Employing a professional asset manager, such as a trust company or registered investment advisor, brings several advantages. They provide expertise in investment strategy, portfolio diversification, and ongoing management—skills not everyone possesses. Approximately 68% of high-net-worth individuals report needing assistance with investment management, according to a recent survey by Cerulli Associates. These professionals can navigate market fluctuations, rebalance portfolios, and ensure the trust assets are growing in accordance with the grantor’s intentions and beneficiary needs. Further, professional managers offer an objective perspective, removing emotional biases from investment decisions, and importantly, they also shoulder the fiduciary responsibility, protecting the beneficiaries and the grantor’s estate from potential legal challenges. This can be especially crucial when dealing with complex assets like real estate, business interests, or alternative investments.
How much does professional trust management typically cost?

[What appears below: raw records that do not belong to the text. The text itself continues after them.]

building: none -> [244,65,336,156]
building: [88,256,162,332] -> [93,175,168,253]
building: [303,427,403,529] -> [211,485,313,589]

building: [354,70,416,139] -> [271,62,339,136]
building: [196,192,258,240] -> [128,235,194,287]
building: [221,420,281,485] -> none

The cost of professional trust management varies, generally ranging from 0.5% to 1.5% of the assets under management annually. While this represents an expense, it’s vital to weigh it against the potential for increased returns and reduced risks. Consider that a poorly managed trust, even one without management fees, could lose significant value due to poor investment decisions or market downturns. I once worked with a client, Mr. Abernathy, who had established a bypass trust but attempted to manage the investments himself, lacking the time and expertise. He held onto a single, failing stock for far too long, driven by sentimental value, resulting in a loss of over $150,000. Had he engaged a professional manager, the losses could have been mitigated, and the trust assets preserved for his grandchildren.
What happens if my bypass trust assets are simple?

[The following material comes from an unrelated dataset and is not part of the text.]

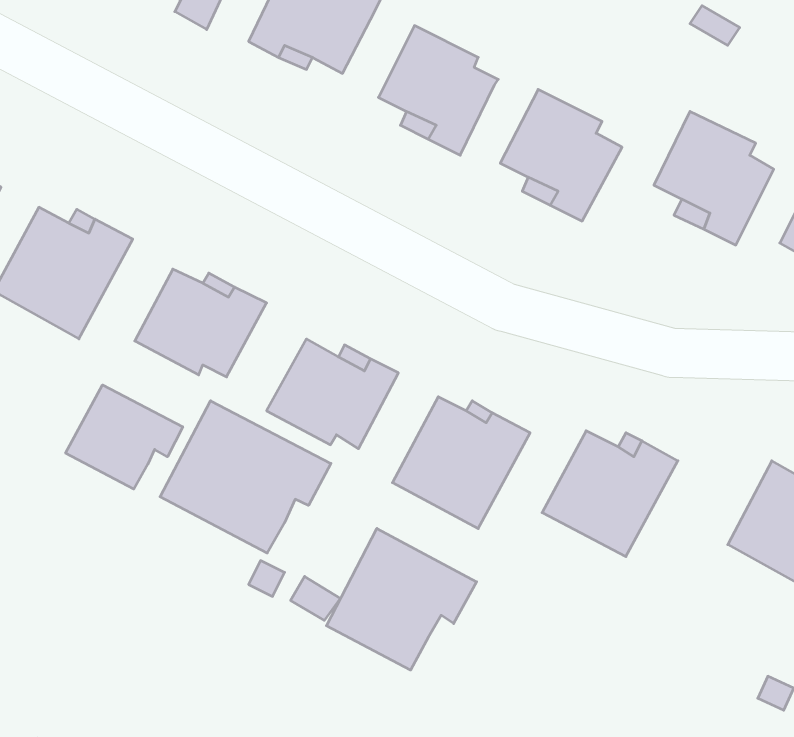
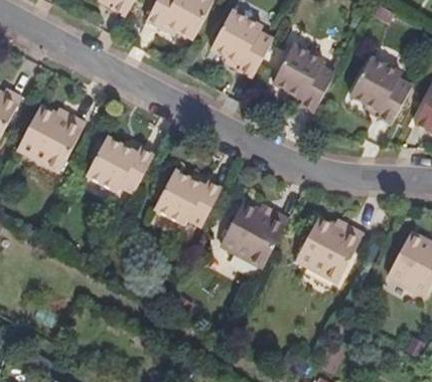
building: [66,385,183,489] -> none
building: [160,401,331,553] -> none
building: [326,528,477,670] -> none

For bypass trusts with relatively simple assets—such as publicly traded stocks and bonds—the need for professional management may be less pressing. A trustee with basic financial literacy and a willingness to learn can often manage these assets effectively. However, it’s crucial to remember that even seemingly simple investments require ongoing monitoring and adjustments. Many individuals underestimate the time commitment involved in managing a trust, especially when dealing with tax implications and reporting requirements. The IRS imposes strict rules regarding trust income and distributions, and non-compliance can result in penalties and legal issues. I recall working with the Harrison family whose patriarch, a retired engineer, was named trustee of his bypass trust. He diligently managed the portfolio for several years, but after a stroke, his daughter, unfamiliar with the investments, struggled to maintain the strategy, leading to missed opportunities and diminished returns.
Could a co-trustee arrangement be a good compromise?

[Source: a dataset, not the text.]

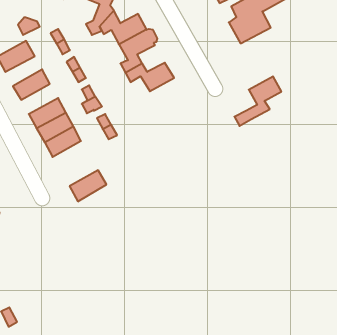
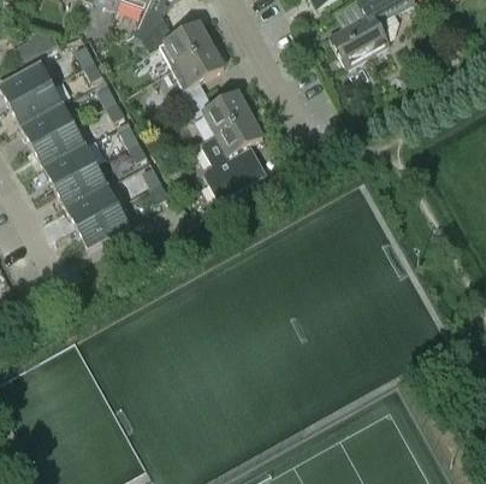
building: none -> [8,82,61,125]
building: [234,76,281,126] -> [195,113,262,184]
building: none -> [31,122,84,165]
building: [70,170,106,201] -> [76,203,129,248]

A co-trustee arrangement—where a professional asset manager serves alongside a family member or trusted friend—can offer a compelling compromise. This allows the family member to maintain involvement and oversight while benefiting from the professional’s expertise. The professional can handle the investment strategy and ongoing management, while the family member provides input on the beneficiaries’ needs and preferences. This approach fosters transparency and collaboration while mitigating the risks associated with relying solely on a non-professional trustee. I recently helped a client, Mrs. Chen, establish a co-trustee arrangement for her bypass trust. She appointed her daughter as co-trustee alongside a local trust company. Her daughter, while not an investment expert, understood the family’s values and charitable interests, and the trust company provided the financial acumen to maximize the trust’s growth potential. The result was a well-managed trust that fulfilled both the financial and emotional needs of the beneficiaries.
“Proper estate planning isn’t just about transferring assets; it’s about ensuring your wishes are carried out and protecting your loved ones.”